■ PAGE EXTRACT ■
-.-.-
Revisiting Image Fusion for Multi-Illuminant White-Balance Correction¶

Conference: ICCV 2025 arXiv: 2503.14774 Code: N/A Area: Image Processing Keywords: White Balance, Multi-Illuminant, Image Fusion, Transformer, Dataset

TL;DR¶

This paper addresses white-balance (WB) correction under multi-illuminant scenes by proposing an efficient Transformer-based fusion model to replace conventional linear fusion, alongside a large-scale multi-illuminant WB dataset containing 16,000+ images. The proposed method achieves a 100% improvement in correction quality over existing methods on the new dataset.

Background & Motivation¶

Background: White balance is a core step in camera ISP pipelines, aiming to eliminate the influence of illuminant color temperature on image appearance. Most WB methods assume a single dominant light source, under which a global color temperature is estimated and a correction matrix is applied. Recent fusion-based WB methods render the same image under multiple predefined WB presets (e.g., daylight, fluorescent, cloudy) and learn pixel-wise fusion weights via neural networks.
-.-.-
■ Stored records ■
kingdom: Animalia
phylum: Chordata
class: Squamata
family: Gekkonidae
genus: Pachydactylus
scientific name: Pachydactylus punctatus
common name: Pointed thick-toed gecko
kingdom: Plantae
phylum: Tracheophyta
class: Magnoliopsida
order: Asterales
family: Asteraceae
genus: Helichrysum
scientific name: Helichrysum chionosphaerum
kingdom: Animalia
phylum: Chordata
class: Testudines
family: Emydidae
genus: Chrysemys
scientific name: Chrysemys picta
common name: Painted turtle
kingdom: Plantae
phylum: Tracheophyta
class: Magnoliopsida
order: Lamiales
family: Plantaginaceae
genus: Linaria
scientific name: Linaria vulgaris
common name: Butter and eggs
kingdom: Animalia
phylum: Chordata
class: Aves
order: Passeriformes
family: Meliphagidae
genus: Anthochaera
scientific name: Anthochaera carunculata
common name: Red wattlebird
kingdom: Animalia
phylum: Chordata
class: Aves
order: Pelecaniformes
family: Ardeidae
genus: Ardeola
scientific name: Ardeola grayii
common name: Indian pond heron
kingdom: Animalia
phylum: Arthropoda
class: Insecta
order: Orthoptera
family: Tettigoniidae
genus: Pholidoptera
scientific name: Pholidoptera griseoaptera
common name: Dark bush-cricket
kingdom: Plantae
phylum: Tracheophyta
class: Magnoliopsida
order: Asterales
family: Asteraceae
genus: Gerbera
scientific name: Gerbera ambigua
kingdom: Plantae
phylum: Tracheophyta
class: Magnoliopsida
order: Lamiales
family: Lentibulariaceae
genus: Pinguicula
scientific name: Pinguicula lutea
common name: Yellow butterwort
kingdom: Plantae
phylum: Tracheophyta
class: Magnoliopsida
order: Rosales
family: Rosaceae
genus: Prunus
-.-.-
■ TO BE DONE ■
- a) How many images are in the multi-illuminant white-balance dataset described in the white-balance paper summary?
- b) Please pick up the white-balance paper summary after its last sentence and write the next part.

■ ANSWERS TO THE EXERCISE ■
- a) More than 16,000 images.

- b)
Limitations of Prior Work: (1) Existing fusion methods perform only linear weighted fusion — the output at each pixel is a convex combination of WB-preset versions. While sufficient for single-illuminant scenes, this is severely limited for multi-illuminant scenes, where different regions require entirely different correction strategies that linear fusion cannot capture. (2) Existing WB datasets (e.g., WB-sRGB, Rendered WB) lack dedicated multi-illuminant images, leading to insufficient training and evaluation of models in multi-illuminant scenarios.

Key Challenge: Multi-illuminant scenes demand spatially adaptive, nonlinear correction, which neither the linear fusion assumption nor single-illuminant datasets can support.

Goal: (1) Design a nonlinear fusion model capable of capturing spatial dependencies; (2) Construct a dedicated large-scale multi-illuminant WB dataset.

Key Insight: WB correction in multi-illuminant scenes is inherently a spatially dependent fusion problem — different image regions are affected by different light sources, requiring global context to determine the optimal WB strategy per region. The long-range dependency modeling capability of Transformers is naturally suited for this task.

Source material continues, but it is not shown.